Description of the files available for download¶
Directory comp_stat/ contains python scripts related to the computation of summary statistics from simulated or observed genomic samples :
- simul_data.py simulates genomic samples with ms and computes AFS, zygotic LD and IBS statistics from these samples. Results are stored in sub-directory res/. Simulation settings (sample size, genome size, prior distributions ...) are as described in the manuscript.
- simul_data_ex1.py is a modified version of this script, where simulation settings have been adapted to the quick start example.
- simul_stat.py computes the same summary statistics, but uses genomic samples that have already been simulated and stored by a previous call of simul_data.py. This allows to compute summary statistics using a smaller sample size or different minor allele frequency (MAF) thresholds.
- stat_from_vcf.py computes the same summary statistics, for observed genomic samples in vcf format.
- stat_from_vcf_ex1.py is a modified version of this script used for the quick start example.
- stat_from_beagle.py computes the same summary statistics, for observed genomic samples in beagle output format.
- other files and sub-directories include internal routines that are not directly called by the user. They are only of interest for advanced users who would like to modify the program.
Directory comp_stat.1/ is exactly equivalent to directory comp_stat/, except that internal functions allowing to simulate genomic samples are based on msprime instead of ms.
Directory cattle_data/ contains two example data sets, taken from the cattle data analyzed in the manuscript. These data can be used to test the functions stat_from_vcf.py and stat_from_beagle.py described above:
- File Chr1.vcf.gz provides raw genotypes of the 1000 bull genomes project phase II, at vcf format, for a small region of chromosome 1.
- Files Chr1.phase.gz and Chr1.map.gz provide haplotyes inferred by Beagle for the 000 bull genomes project phase II, for a small region of chromosome 29.
- File indiv.ped provides the pedigree of all animals, and in particular their breed of origin.
- Files list_indiv_Angus.txt, list_indiv_Fleckvieh.txt, list_indiv_Holstein.txt and list_indiv_Jersey.txt indicate the subset of animals selected in each breed for computing summary statistics.
URLs to download all original BAM files produced by the 1000 bull genomes project phase II, and scripts to process them into vcf and beagle files, can be found in Daetwyler et al (2014).
Directory simu_stat/, simu_stat2/ and cattle_stat/ contain the main data sets that have been used in the manuscript :
- simu_n50_s100.params and simu_n50_s100_mac1_macld1.stat include the parameter values and summary statistics for approximately 250,000 simulated histories, as obtained from simul_data.py when no MAF threshold is used. simu_n50_s100_mac10_macld10.stat includes the same summary statistics, for the same histories, when using a MAF theshold of 20%. These simulated datasets are a subset of the ones we used in the manuscript for ABC estimation (which generally included 200,000 additional replicates).
- simu_n30_s100_mac6_macld6.stat includes the same summary statistics, for the same histories, using a MAF threshold of 20% and a sample size of 15 rather than 25 diploids. This was the data set used for estimating population size history in the Jersey breed.
- Angus_n50_mac10_macld10.stat, Holstein_n50_mac10_macld10.stat, Fleckvieh_n50_mac10_macld10.stat and Jersey_n30_mac6_macld6.stat provide the summary statistics coputed in the 4 cattle breeds with a MAF threshold of 20%, as obtained from stat_from_beagle.py. For the Holstein breed, we also provide the statistics when no MAF threshold was used, in Holstein_n50_mac1_macld1.stat.

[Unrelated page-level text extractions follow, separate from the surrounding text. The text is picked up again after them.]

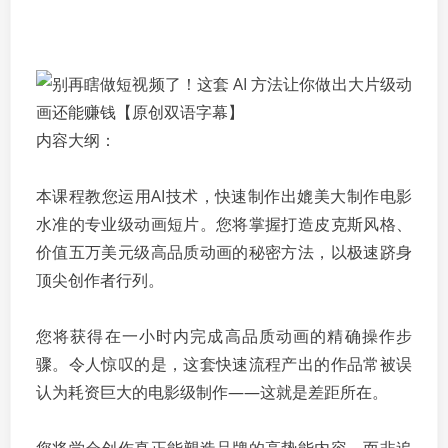
内容大纲：
本课程教您运用AI技术，快速制作出媲美大制作电影
水准的专业级动画短片。您将掌握打造皮克斯风格、
价值五万美元级高品质动画的秘密方法，以极速跻身
顶尖创作者行列。
您将获得在一小时内完成高品质动画的精确操作步
骤。令人惊叹的是，这套快速流程产出的作品常被误
认为耗资巨大的电影级制作——这就是差距所在。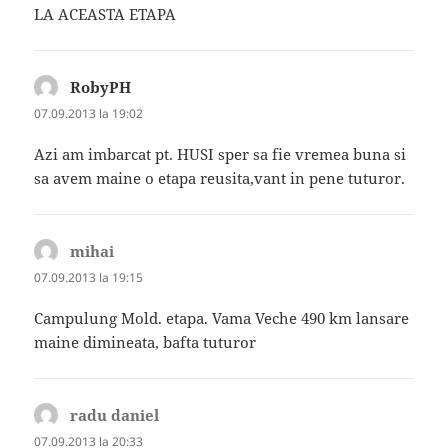
LA ACEASTA ETAPA
RobyPH
spune:
07.09.2013 la 19:02
Azi am imbarcat pt. HUSI sper sa fie vremea buna si
sa avem maine o etapa reusita,vant in pene tuturor.
mihai
spune:
07.09.2013 la 19:15
Campulung Mold. etapa. Vama Veche 490 km lansare
maine dimineata, bafta tuturor
radu daniel
spune:
07.09.2013 la 20:33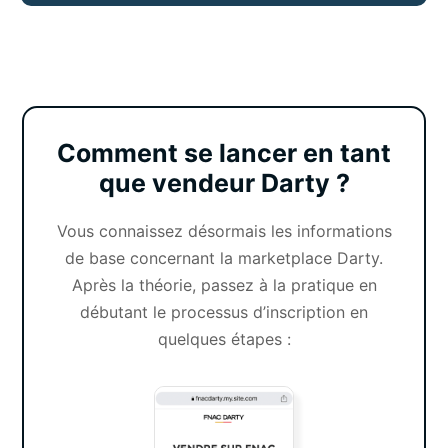
Comment se lancer en tant
que vendeur Darty ?
Vous connaissez désormais les informations
de base concernant la marketplace Darty.
Après la théorie, passez à la pratique en
débutant le processus d’inscription en
quelques étapes :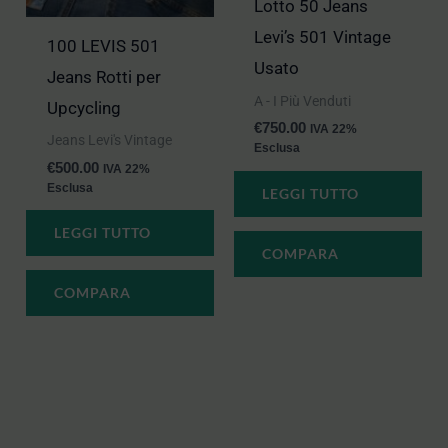
Lotto 50 Jeans
Levi’s 501 Vintage
100 LEVIS 501
Usato
Jeans Rotti per
A - I Più Venduti
Upcycling
€
750.00
IVA 22%
Jeans Levi's Vintage
Esclusa
€
500.00
IVA 22%
Esclusa
LEGGI TUTTO
LEGGI TUTTO
COMPARA
COMPARA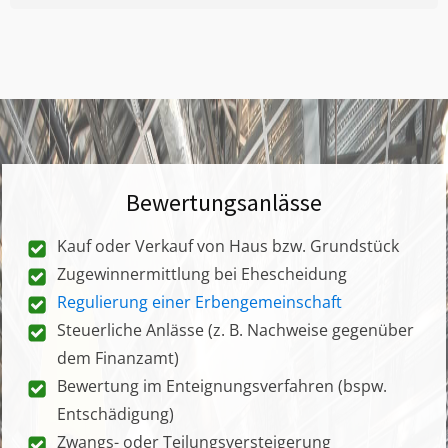
Bewertungsanlässe
Kauf oder Verkauf von Haus bzw. Grundstück
Zugewinnermittlung bei Ehescheidung
Regulierung einer Erbengemeinschaft
Steuerliche Anlässe (z. B. Nachweise gegenüber
dem Finanzamt)
Bewertung im Enteignungsverfahren (bspw.
Entschädigung)
Zwangs- oder Teilungsversteigerung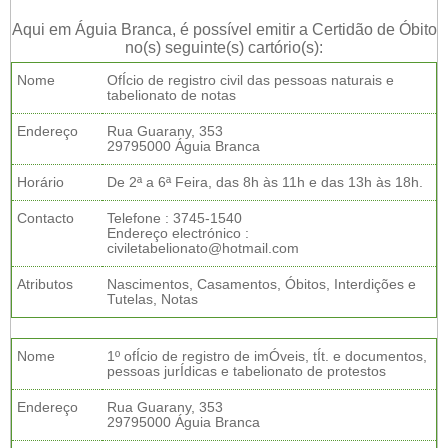
Aqui em Águia Branca, é possível emitir a Certidão de Óbito
no(s) seguinte(s) cartório(s):
Nome
OfÍcio de registro civil das pessoas naturais e
tabelionato de notas
Endereço
Rua Guarany, 353
29795000 Águia Branca
Horário
De 2ª a 6ª Feira, das 8h às 11h e das 13h às 18h.
Contacto
Telefone : 3745-1540
Endereço electrónico :
civiletabelionato@hotmail.com
Atributos
Nascimentos, Casamentos, Óbitos, Interdições e
Tutelas, Notas
Nome
1º ofÍcio de registro de imÓveis, tÍt. e documentos,
pessoas jurÍdicas e tabelionato de protestos
Endereço
Rua Guarany, 353
29795000 Águia Branca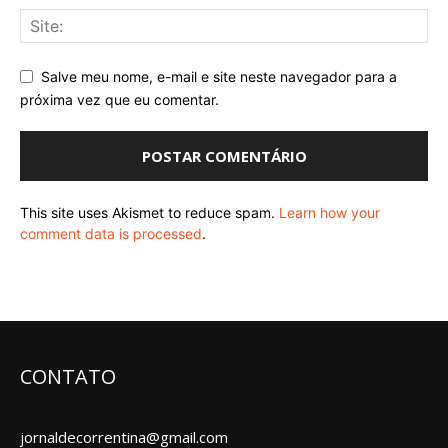
Salve meu nome, e-mail e site neste navegador para a
próxima vez que eu comentar.
This site uses Akismet to reduce spam.
Learn how your
comment data is processed
.
CONTATO
jornaldecorrentina@gmail.com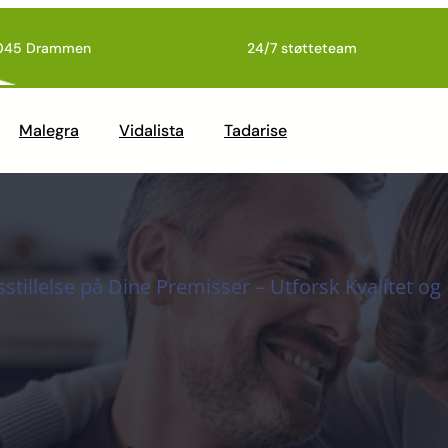
045 Drammen
24/7 støtteteam
Malegra
Vidalista
Tadarise
sstillelse på Dine Premisser – Utforsk Kvalitet o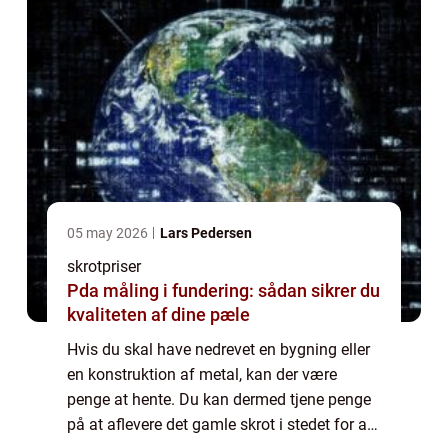
05 may 2026
Lars Pedersen
skrotpriser
Pda måling i fundering: sådan sikrer du
kvaliteten af dine pæle
Hvis du skal have nedrevet en bygning eller
en konstruktion af metal, kan der være
penge at hente. Du kan dermed tjene penge
på at aflevere det gamle skrot i stedet for at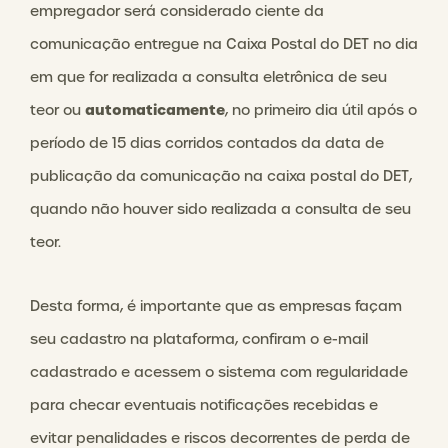
e
mpregador será considerado ciente da
comunicação entregue na Caixa Postal do DET no dia
em que for realizada a consulta eletrônica de seu
automaticamente
teor ou
, no primeiro dia útil após o
período de 15 dias corridos contados da data de
publicação da comunicação na caixa postal do DET,
quando não houver sido realizada a consulta de seu
teor.
Desta forma, é importante que as empresas façam
seu cadastro na plataforma, confiram o e-mail
cadastrado e acessem o sistema com regularidade
para checar eventuais notificações recebidas e
evitar penalidades e riscos decorrentes de perda de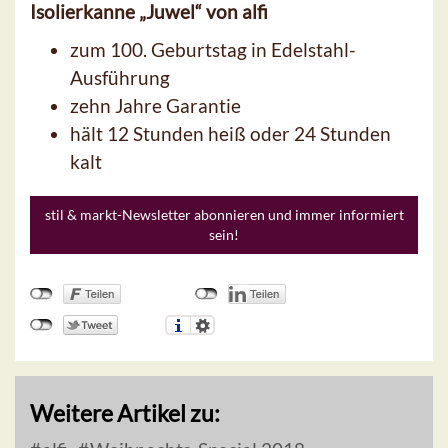
Isolierkanne „Juwel“ von alfi
zum 100. Geburtstag in Edelstahl-
Ausführung
zehn Jahre Garantie
hält 12 Stunden heiß oder 24 Stunden
kalt
stil & markt-Newsletter abonnieren und immer informiert
sein!
Weitere Artikel zu: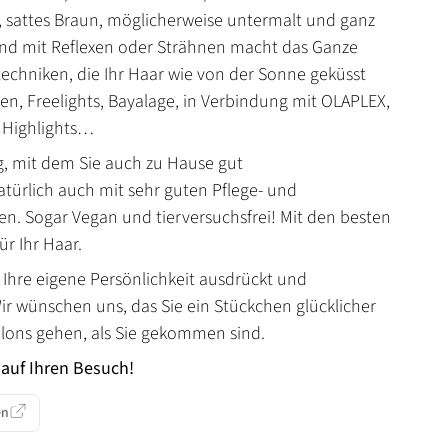
s, sattes Braun, möglicherweise untermalt und ganz
end mit Reflexen oder Strähnen macht das Ganze
echniken, die Ihr Haar wie von der Sonne geküsst
en, Freelights, Bayalage, in Verbindung mit OLAPLEX,
e Highlights…
ng, mit dem Sie auch zu Hause gut
ürlich auch mit sehr guten Pflege- und
en. Sogar Vegan und tierversuchsfrei! Mit den besten
ür Ihr Haar.
s Ihre eigene Persönlichkeit ausdrückt und
Wir wünschen uns, das Sie ein Stückchen glücklicher
lons gehen, als Sie gekommen sind.
 auf Ihren Besuch!
en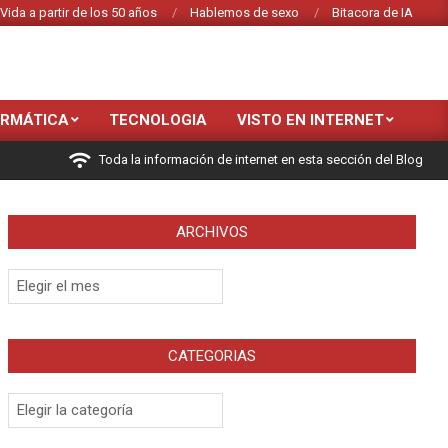
Vida a partir de los 50 años
Hablemos de sexo
Bitacora de IA
ORMÁTICA
TECNOLOGIA
VISTO EN INTERNET
Toda la información de internet en esta sección del Blog
ARCHIVOS
Archivos
CATEGORIAS
Categorias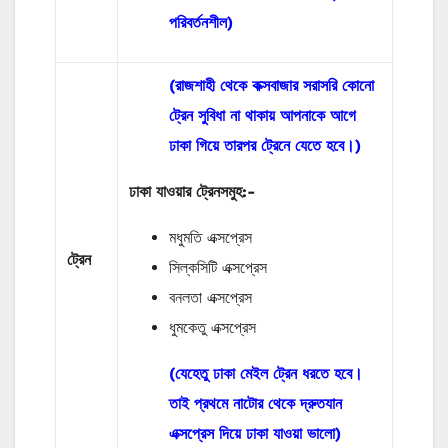
পরিবর্তনশীল)
(রাজশাহী থেকে কক্সবাজার সরাসরি কোনো
ট্রেন সুবিধা না থাকায় আপনাকে আগে
ঢাকা গিয়ে তারপর ট্রেনে যেতে হবে।)
ঢাকা যাওয়ার ট্রেনসমুহ:-
মধুমতি এক্সপ্রেস
ট্রেন
সিল্কসিটি এক্সপ্রেস
বনলতা এক্সপ্রেস
ধুমকেতু এক্সপ্রেস
(যেহেতু ঢাকা মেইল ট্রেন ধরতে হবে।
তাই প্রথমে নাটোর থেকে দ্রুতযান
এক্সপ্রেস দিয়ে ঢাকা যাওয়া ভালো)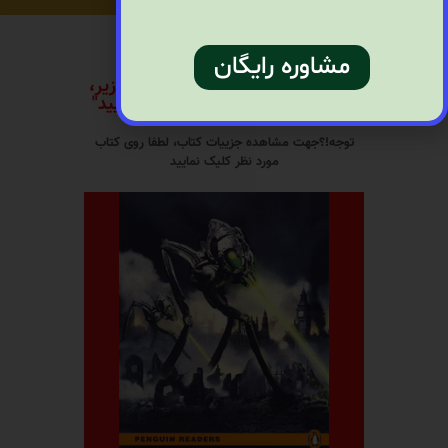
مشاوره رایگان
"جهت خرید هر کدام از کتاب های زیر،
لطفا با موسسه تماس حاصل فرمایید"
توجه!؟جهت مشاهده جزییات کتاب، لطفا روی کتاب
مورد نظر کلیک نمایید
بیشتر بدانید
قیمت کتاب:۳۰۰.۰۰۰ریال
the war of the worlds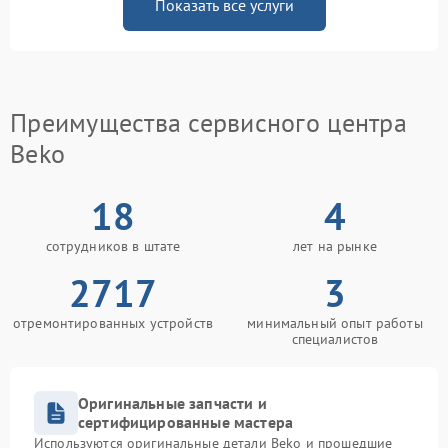
Показать все услуги
Преимущества сервисного центра
Beko
18
4
сотрудников в штате
лет на рынке
2717
3
отремонтированных устройств
минимальный опыт работы
специалистов
Оригинальные запчасти и
сертифицированные мастера
Используются оригинальные детали Beko и прошедшие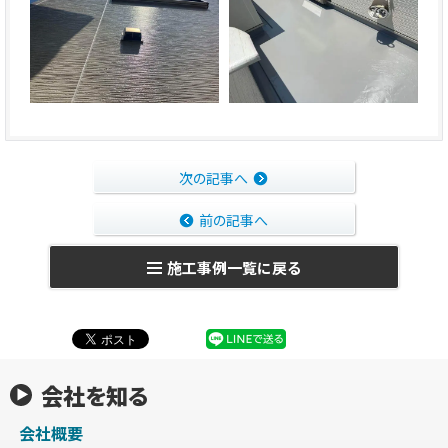
次の記事へ
前の記事へ
施工事例一覧に戻る
会社を知る
会社概要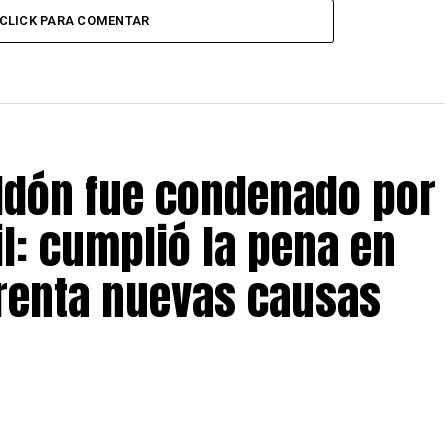
CLICK PARA COMENTAR
eldón fue condenado por
il: cumplió la pena en
frenta nuevas causas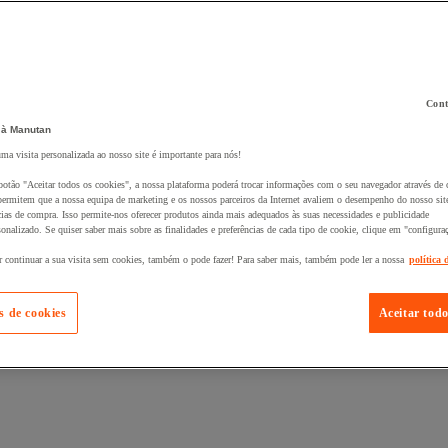
Cont
 à Manutan
 ao seu cesto :
uma visita personalizada ao nosso site é importante para nós!
botão "Aceitar todos os cookies", a nossa plataforma poderá trocar informações com o seu navegador através de 
ermitem que a nossa equipa de marketing e os nossos parceiros da Internet avaliem o desempenho do nosso site
cias de compra. Isso permite-nos oferecer produtos ainda mais adequados às suas necessidades e publicidade
onalizado. Se quiser saber mais sobre as finalidades e preferências de cada tipo de cookie, clique em "configura
r continuar a sua visita sem cookies, também o pode fazer! Para saber mais, também pode ler a nossa
política 
s de cookies
Aceitar todo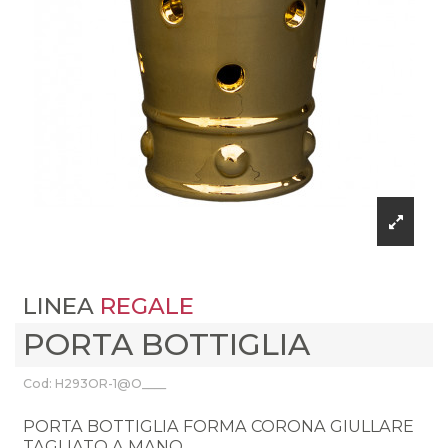
LINEA
REGALE
PORTA BOTTIGLIA
Cod: H293OR-1@O____
PORTA BOTTIGLIA FORMA CORONA GIULLARE
TAGLIATO A MANO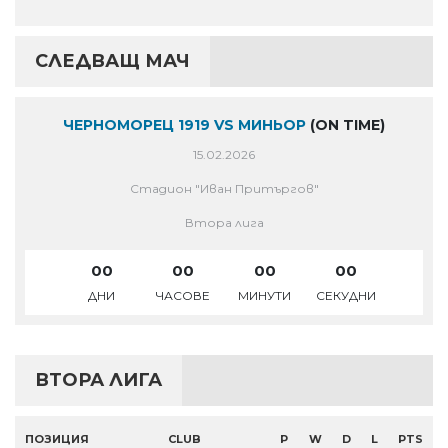
СЛЕДВАЩ МАЧ
ЧЕРНОМОРЕЦ 1919 VS МИНЬОР
(ON TIME)
15.02.2026
Стадион "Иван Притъргов"
Втора лига
00
00
00
00
ДНИ
ЧАСОВЕ
МИНУТИ
СЕКУДНИ
ВТОРА ЛИГА
ПОЗИЦИЯ
CLUB
P
W
D
L
PTS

Directory estim/ contains examples of R scripts that can be used for ABC estimation :
- abc_cv.R computes prediction errors estimated from 100 random histories, and plots these errors as we did in the manuscript. ABC estimations are based on the simulated data sets described above. As this is only an illustration, some parameters were modified compared to the analysis showed in the manuscript, in order to reduce computation time. In particular, only 100 (rather than 2,000) histories were used, and ridge rather than neural network regression was used for ABC estimation.
- abc_cv_ex1.py is a modified version of this script, where parameter values have been adapted to the quick start example.
- abc_holstein.R estimates the population size history in Holstein, based on the simulated and observed statistics described above.
- abc_ex1.py is a modified version of this script, where parameter values have been adapted to the quick start example.
- other files include internal functions that are not directly called by the user. They are only of interest for advanced users who would like to modify the program.